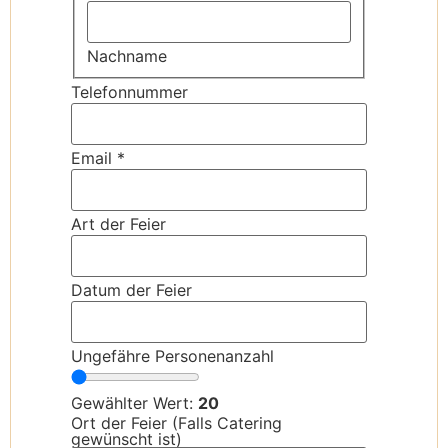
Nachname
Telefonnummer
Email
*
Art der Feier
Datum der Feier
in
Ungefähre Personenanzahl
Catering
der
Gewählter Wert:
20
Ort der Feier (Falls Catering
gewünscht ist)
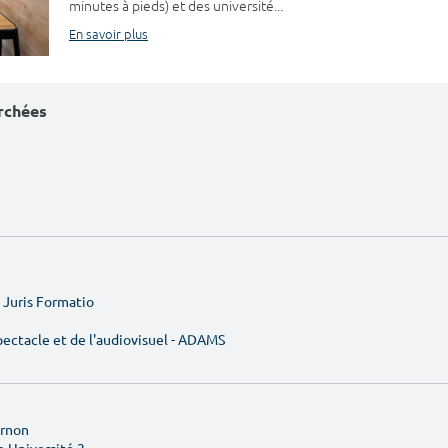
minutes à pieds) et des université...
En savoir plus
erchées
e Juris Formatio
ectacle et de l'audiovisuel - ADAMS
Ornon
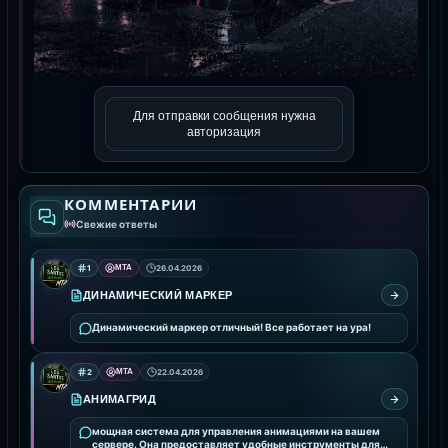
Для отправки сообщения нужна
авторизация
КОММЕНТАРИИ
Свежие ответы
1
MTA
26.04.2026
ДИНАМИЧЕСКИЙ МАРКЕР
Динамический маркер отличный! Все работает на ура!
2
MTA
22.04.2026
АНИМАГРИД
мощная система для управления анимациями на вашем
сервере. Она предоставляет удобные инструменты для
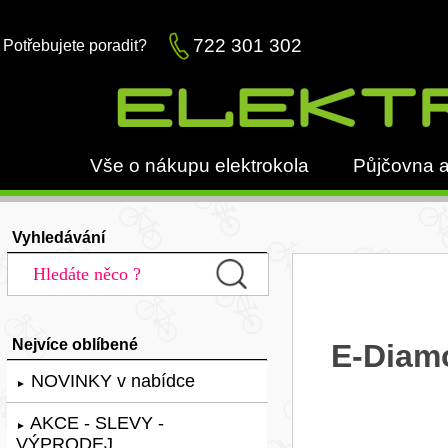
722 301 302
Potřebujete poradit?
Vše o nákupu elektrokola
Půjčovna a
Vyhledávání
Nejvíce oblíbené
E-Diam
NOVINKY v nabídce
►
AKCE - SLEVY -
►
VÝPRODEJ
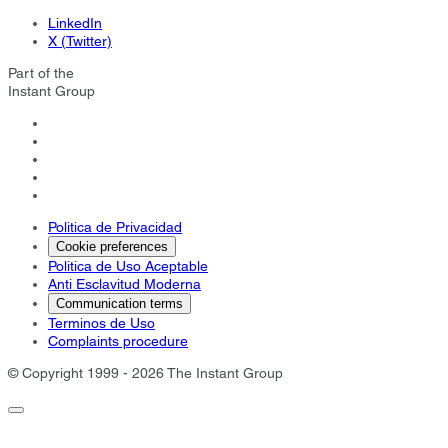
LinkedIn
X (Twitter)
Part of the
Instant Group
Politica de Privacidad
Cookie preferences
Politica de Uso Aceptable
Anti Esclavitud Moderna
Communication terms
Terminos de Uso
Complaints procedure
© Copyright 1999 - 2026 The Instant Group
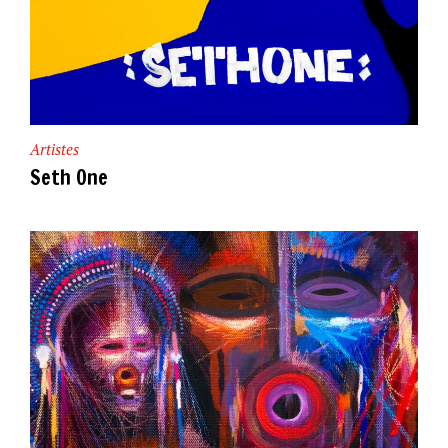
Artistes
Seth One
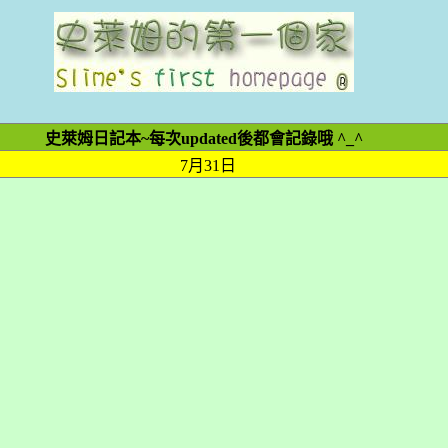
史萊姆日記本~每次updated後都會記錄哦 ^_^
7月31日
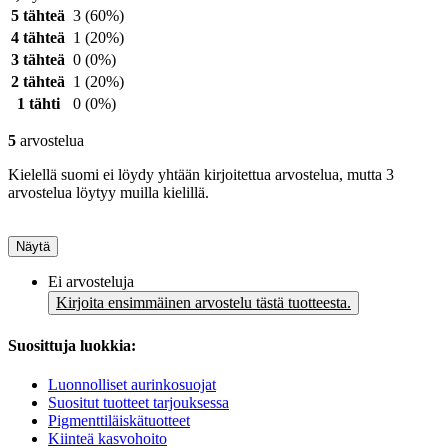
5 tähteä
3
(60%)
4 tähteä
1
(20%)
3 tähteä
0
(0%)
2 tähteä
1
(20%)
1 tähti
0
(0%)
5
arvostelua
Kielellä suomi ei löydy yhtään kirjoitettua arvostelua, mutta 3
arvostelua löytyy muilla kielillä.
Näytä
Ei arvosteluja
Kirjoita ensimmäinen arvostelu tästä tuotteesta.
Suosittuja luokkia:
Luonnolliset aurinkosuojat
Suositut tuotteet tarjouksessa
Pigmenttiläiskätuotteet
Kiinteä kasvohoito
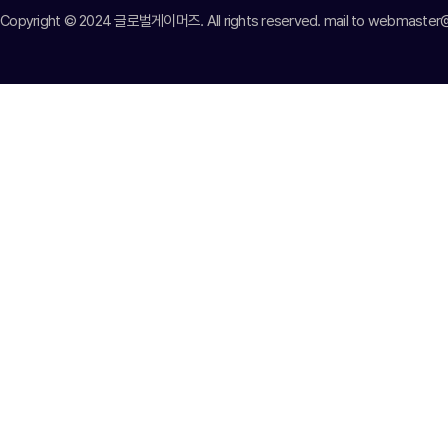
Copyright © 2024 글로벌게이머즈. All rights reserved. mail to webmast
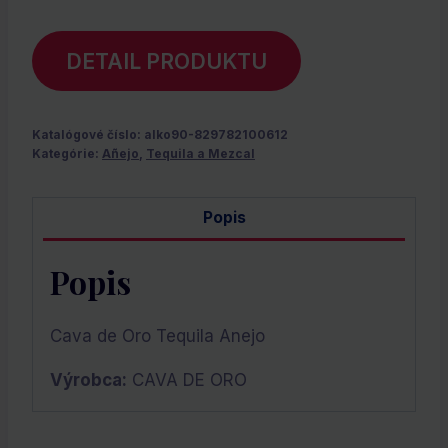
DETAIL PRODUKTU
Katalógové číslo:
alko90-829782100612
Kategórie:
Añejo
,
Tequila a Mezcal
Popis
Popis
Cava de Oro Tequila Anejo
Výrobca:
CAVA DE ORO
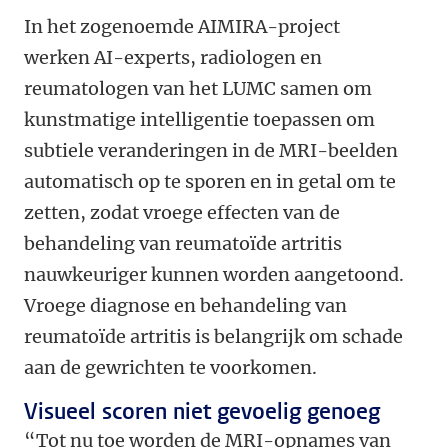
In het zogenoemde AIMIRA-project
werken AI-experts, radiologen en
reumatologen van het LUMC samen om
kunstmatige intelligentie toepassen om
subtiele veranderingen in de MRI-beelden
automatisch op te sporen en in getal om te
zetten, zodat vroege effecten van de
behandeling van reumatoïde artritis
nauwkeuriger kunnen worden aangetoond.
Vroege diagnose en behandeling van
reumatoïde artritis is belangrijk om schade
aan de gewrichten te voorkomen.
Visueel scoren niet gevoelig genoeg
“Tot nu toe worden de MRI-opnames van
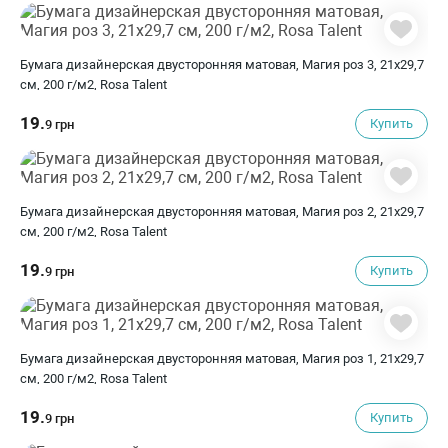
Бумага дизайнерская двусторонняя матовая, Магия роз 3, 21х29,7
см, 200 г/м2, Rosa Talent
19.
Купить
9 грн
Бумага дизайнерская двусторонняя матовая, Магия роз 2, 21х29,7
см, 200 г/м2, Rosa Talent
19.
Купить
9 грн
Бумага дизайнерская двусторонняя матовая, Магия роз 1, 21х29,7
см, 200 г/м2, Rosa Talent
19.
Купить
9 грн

- _Problem to solve_:
The whole listing is to be retyped exactly, with its pictures removed.

- _Written reply_:
Nachname
Telefonnummer
Email
*
Art der Feier
Datum der Feier
in
Ungefähre Personenanzahl
Catering
der
Gewählter Wert:
20
Ort der Feier (Falls Catering
gewünscht ist)
minutes à pieds) et des université...
En savoir plus
erchées
e Juris Formatio
ectacle et de l'audiovisuel - ADAMS
Ornon
Для отправки сообщения нужна
авторизация
КОММЕНТАРИИ
Свежие ответы
1
MTA
26.04.2026
ДИНАМИЧЕСКИЙ МАРКЕР
Динамический маркер отличный! Все работает на ура!
2
MTA
22.04.2026
АНИМАГРИД
мощная система для управления анимациями на вашем
сервере. Она предоставляет удобные инструменты для
722 301 302
Potřebujete poradit?
Vše o nákupu elektrokola
Půjčovna a
Vyhledávání
Nejvíce oblíbené
E-Diam
NOVINKY v nabídce
►
AKCE - SLEVY -
►
VÝPRODEJ
LinkedIn
X (Twitter)
Part of the
Instant Group
Politica de Privacidad
Cookie preferences
Politica de Uso Aceptable
Anti Esclavitud Moderna
Communication terms
Terminos de Uso
Complaints procedure
© Copyright 1999 - 2026 The Instant Group
Artistes
Seth One
史萊姆日記本~每次updated後都會記錄哦 ^_^
7月31日
5 tähteä
3
(60%)
4 tähteä
1
(20%)
3 tähteä
0
(0%)
2 tähteä
1
(20%)
1 tähti
0
(0%)
5
arvostelua
Kielellä suomi ei löydy yhtään kirjoitettua arvostelua, mutta 3
arvostelua löytyy muilla kielillä.
Näytä
Ei arvosteluja
Kirjoita ensimmäinen arvostelu tästä tuotteesta.
Suosittuja luokkia:
Luonnolliset aurinkosuojat
Suositut tuotteet tarjouksessa
Pigmenttiläiskätuotteet
Kiinteä kasvohoito
Copyright © 2024 글로벌게이머즈. All rights reserved. mail to webmast
DETAIL PRODUKTU
Katalógové číslo:
alko90-829782100612
Kategórie:
Añejo
,
Tequila a Mezcal
Popis
Popis
Cava de Oro Tequila Anejo
Výrobca:
CAVA DE ORO
In het zogenoemde AIMIRA-project
werken AI-experts, radiologen en
reumatologen van het LUMC samen om
kunstmatige intelligentie toepassen om
subtiele veranderingen in de MRI-beelden
automatisch op te sporen en in getal om te
zetten, zodat vroege effecten van de
behandeling van reumatoïde artritis
nauwkeuriger kunnen worden aangetoond.
Vroege diagnose en behandeling van
reumatoïde artritis is belangrijk om schade
aan de gewrichten te voorkomen.
Visueel scoren niet gevoelig genoeg
“Tot nu toe worden de MRI-opnames van
Бумага дизайнерская двусторонняя матовая, Магия роз 3, 21х29,7
см, 200 г/м2, Rosa Talent
19.
Купить
9 грн
Бумага дизайнерская двусторонняя матовая, Магия роз 2, 21х29,7
см, 200 г/м2, Rosa Talent
19.
Купить
9 грн
Бумага дизайнерская двусторонняя матовая, Магия роз 1, 21х29,7
см, 200 г/м2, Rosa Talent
19.
Купить
9 грн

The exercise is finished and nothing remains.